[Start]

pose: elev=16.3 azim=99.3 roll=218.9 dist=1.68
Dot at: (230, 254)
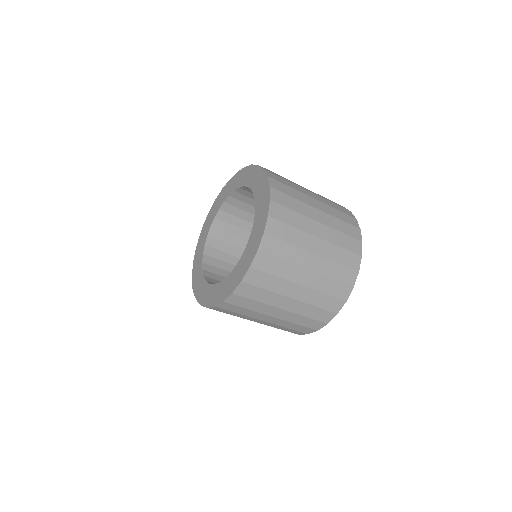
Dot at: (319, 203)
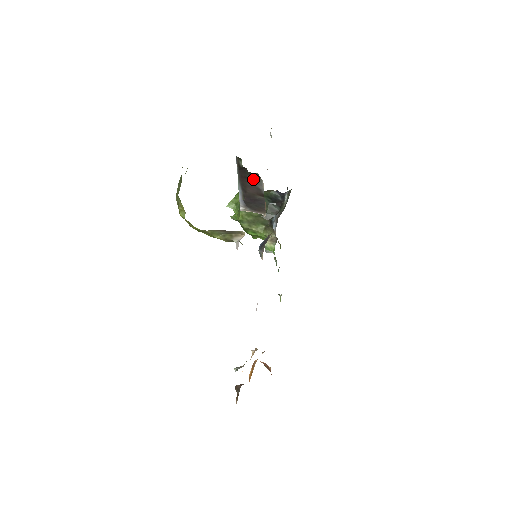
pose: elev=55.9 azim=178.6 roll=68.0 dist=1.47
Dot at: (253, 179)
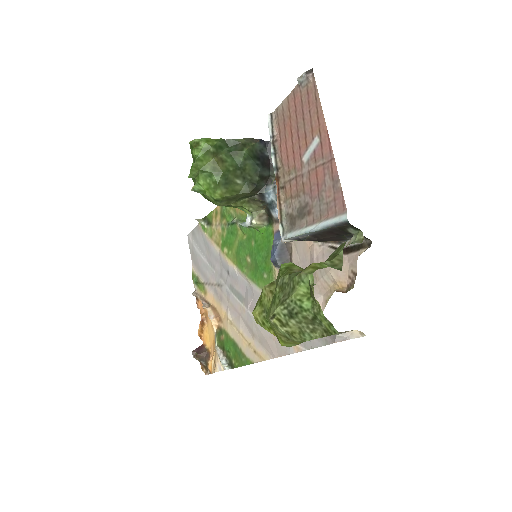
Dot at: (349, 236)
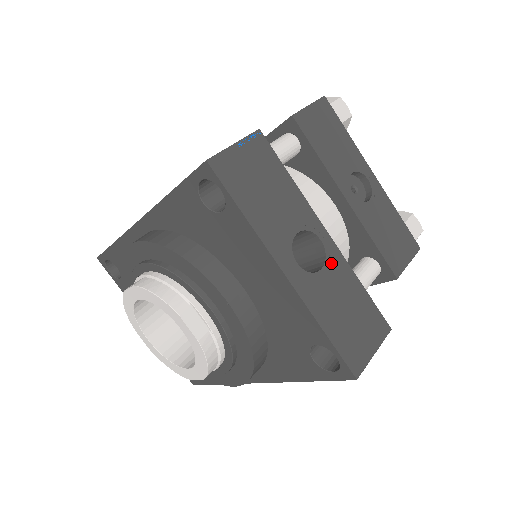
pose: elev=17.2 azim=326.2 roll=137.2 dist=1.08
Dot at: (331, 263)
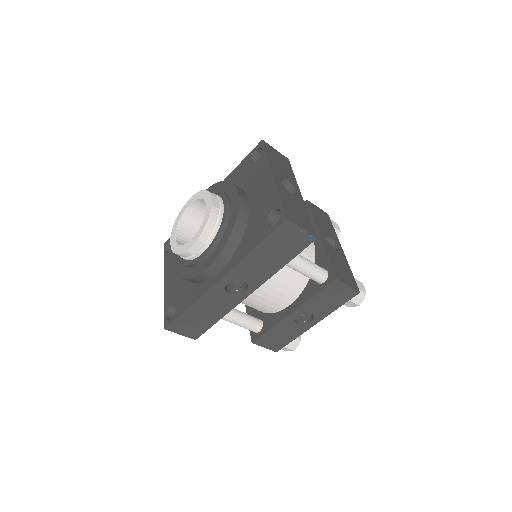
Dot at: (297, 198)
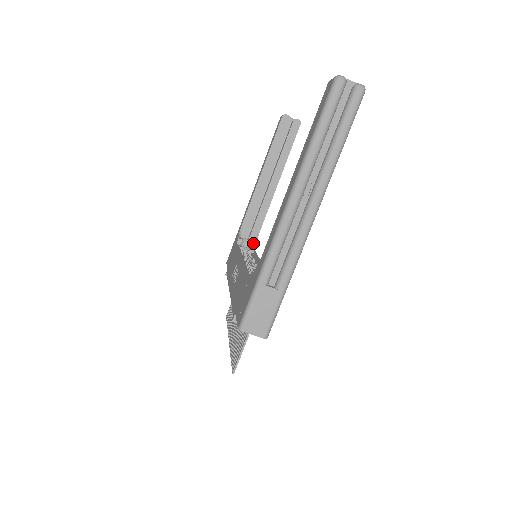
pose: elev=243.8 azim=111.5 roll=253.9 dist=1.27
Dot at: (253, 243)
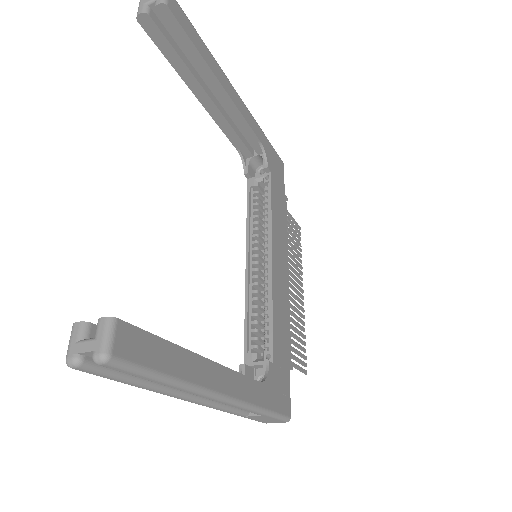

[End]

*Instruction*
Rewrite the items from the line containing "pose: elev=243.8 azim=111.5" through the end of the items, replacing "roll" with "tilt" and changing nothing else. Leave the pictures out of your answer.

*Written solution*
pose: elev=243.8 azim=111.5 tilt=253.9 dist=1.27
Dot at: (253, 243)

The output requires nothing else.